Hospital Kuala Lumpur (HKL)’s pathologist Dr Ahmad Hafizam Hasmi said during an inquest into the death of fireman Muhammad Adib Mohd Kassim that they could not pinpoint the actual cause of the injuries.
- Likely that Adib hit the door and fell on a hard, wide, blunt and rough surface
- He fell in front and not on the back
- Unlikely that he could have been pulled from the van
“The injuries that I witnessed on Adib’s body were bruises, but I don’t dare associate them with any specific object other than the fact the object must be wide, blunt, slightly rough surfaced and hard,” Hafizam said.
“The injuries on the victim’s right chest were likely caused by a blunt, hard and wide object with a rough surface, and could have been the road shoulder, obstruction object or any other objects on the scene.
“What specific object caused the bruises on the right chest of the victim, I cannot explain it because we are working ‘blind’ as there no eyewitness came forward to give clues (on the incident),” he said.
“Based on my experiment and that of another expert (former senior forensic and pathology consultant at Hospital Canselor Tuanku Muhriz, Prof Dr Shahrom Abd Wahid), Adib’s injuries were not specifically due to the left side door of the Emergency Medical Rescue Services (EMRS) vehicle,” Hafizam said at the Shah Alam High Court.
He was responding to Adib’s family lawyer Kamaruzaman A Wahab who had asked him about the bruises on Adib.
Hafizam said he did not see bruises when he conducted the post mortem on Adib.
“The intradermal bruises would have surfaced days after the incident.
“I can only say that it could have happened when he hit the door and fell on a hard, wide, blunt, and rough surface.
“The injury marks were consistent with him falling in front and not on the back.”
Kamaruzaman then questioned Hafizam on his conclusion that Adib could have exited the vehicle himself or he could have been pulled out.
“Do you stand by your report that he came out by himself or was pulled out?”
Hafizan said based on what the testimonies and his experiments told him, Adib was not pulled out.
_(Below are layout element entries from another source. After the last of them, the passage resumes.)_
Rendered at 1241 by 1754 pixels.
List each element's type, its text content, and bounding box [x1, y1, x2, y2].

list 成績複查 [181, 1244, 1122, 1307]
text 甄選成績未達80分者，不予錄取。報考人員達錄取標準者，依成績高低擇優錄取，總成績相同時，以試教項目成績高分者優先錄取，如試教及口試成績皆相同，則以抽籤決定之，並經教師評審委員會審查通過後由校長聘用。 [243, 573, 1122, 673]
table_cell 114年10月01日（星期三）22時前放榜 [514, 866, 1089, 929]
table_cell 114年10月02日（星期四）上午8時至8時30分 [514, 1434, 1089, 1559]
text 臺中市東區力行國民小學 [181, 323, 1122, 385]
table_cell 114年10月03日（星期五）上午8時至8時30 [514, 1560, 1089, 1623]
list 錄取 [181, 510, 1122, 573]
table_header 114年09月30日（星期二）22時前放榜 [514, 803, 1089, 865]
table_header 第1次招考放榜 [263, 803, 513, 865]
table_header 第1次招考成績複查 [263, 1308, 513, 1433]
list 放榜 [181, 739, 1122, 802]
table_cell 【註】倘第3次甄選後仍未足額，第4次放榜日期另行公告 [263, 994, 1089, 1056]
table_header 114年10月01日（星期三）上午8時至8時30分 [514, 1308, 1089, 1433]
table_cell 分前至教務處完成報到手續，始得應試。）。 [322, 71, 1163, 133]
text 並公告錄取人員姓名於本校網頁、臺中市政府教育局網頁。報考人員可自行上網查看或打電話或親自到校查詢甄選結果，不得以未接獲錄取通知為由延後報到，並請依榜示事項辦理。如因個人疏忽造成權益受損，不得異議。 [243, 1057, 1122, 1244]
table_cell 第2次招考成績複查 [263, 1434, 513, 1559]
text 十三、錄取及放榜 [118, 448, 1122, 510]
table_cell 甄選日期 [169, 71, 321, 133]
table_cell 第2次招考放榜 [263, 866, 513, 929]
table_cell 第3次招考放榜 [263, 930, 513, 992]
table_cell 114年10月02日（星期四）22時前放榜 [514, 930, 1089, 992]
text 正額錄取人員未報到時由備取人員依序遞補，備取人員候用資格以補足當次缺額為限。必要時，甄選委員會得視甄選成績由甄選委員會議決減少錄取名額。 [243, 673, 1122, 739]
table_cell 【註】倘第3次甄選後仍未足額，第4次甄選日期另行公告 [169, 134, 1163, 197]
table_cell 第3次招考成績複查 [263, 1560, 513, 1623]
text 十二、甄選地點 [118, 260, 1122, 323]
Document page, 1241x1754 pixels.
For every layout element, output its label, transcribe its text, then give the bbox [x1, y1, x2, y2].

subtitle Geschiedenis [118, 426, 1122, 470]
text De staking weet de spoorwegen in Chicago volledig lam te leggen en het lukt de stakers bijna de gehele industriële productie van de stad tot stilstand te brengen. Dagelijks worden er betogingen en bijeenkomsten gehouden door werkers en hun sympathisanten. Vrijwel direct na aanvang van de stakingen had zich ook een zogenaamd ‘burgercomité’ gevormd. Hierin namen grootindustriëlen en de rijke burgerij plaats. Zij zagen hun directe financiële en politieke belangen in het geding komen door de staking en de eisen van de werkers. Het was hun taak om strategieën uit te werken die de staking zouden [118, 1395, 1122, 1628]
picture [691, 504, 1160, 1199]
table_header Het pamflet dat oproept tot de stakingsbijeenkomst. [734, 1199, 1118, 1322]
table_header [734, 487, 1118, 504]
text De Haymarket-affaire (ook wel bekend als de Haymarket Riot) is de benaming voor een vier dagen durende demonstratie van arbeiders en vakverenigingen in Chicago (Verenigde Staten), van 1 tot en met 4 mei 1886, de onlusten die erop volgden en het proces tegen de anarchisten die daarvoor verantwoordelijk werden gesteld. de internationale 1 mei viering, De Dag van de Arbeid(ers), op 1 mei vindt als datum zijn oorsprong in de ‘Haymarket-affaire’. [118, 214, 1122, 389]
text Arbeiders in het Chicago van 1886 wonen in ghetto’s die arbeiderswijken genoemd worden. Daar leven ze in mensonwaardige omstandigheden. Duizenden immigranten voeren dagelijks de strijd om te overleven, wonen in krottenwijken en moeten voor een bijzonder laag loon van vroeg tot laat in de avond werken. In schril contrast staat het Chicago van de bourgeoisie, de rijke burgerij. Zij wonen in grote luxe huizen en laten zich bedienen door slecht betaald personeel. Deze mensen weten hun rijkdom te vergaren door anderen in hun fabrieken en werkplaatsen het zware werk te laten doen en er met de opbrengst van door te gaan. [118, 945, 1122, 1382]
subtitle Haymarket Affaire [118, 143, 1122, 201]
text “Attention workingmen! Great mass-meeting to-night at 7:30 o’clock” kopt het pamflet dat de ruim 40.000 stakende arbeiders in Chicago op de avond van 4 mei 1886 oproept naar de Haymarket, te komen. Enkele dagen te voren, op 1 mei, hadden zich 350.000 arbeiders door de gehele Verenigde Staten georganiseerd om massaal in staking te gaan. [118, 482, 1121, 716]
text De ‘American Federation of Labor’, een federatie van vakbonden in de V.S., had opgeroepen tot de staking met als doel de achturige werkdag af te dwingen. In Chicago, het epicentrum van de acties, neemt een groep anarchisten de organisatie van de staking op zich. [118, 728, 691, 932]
“The victim exited from the EMRS (vehicle) himself and this is based on the (accounts of the) witnesses and further evidence (experiments).
“There is no evidence to show that he was pulled out.”
Earlier, the inquest witnessed a demonstration of the incident that could have happened on the night in question.
For the demonstration, the EMRS vehicle that was involved on the night was brought to the Shah Alam Court complex.
During the demonstration, Hafizam said the van that Adib was in had been reversing between two speeds – 8kmh and 17kmh – to justify his theory that it was unlikely that Adib could have been pulled from the van if it was reversing at those speeds.
Kamaruzaman then asked Hafizam what he meant in his report about the EMRS vehicle being in the “danger zone”.
“Why did Adib exit the vehicle if that was a danger zone?
Hafizam said he did not want to guess why Adib left the vehicle.
“I don’t want to speculate but based on the evidence (from the experiments) he wen† out (of the vehicle).”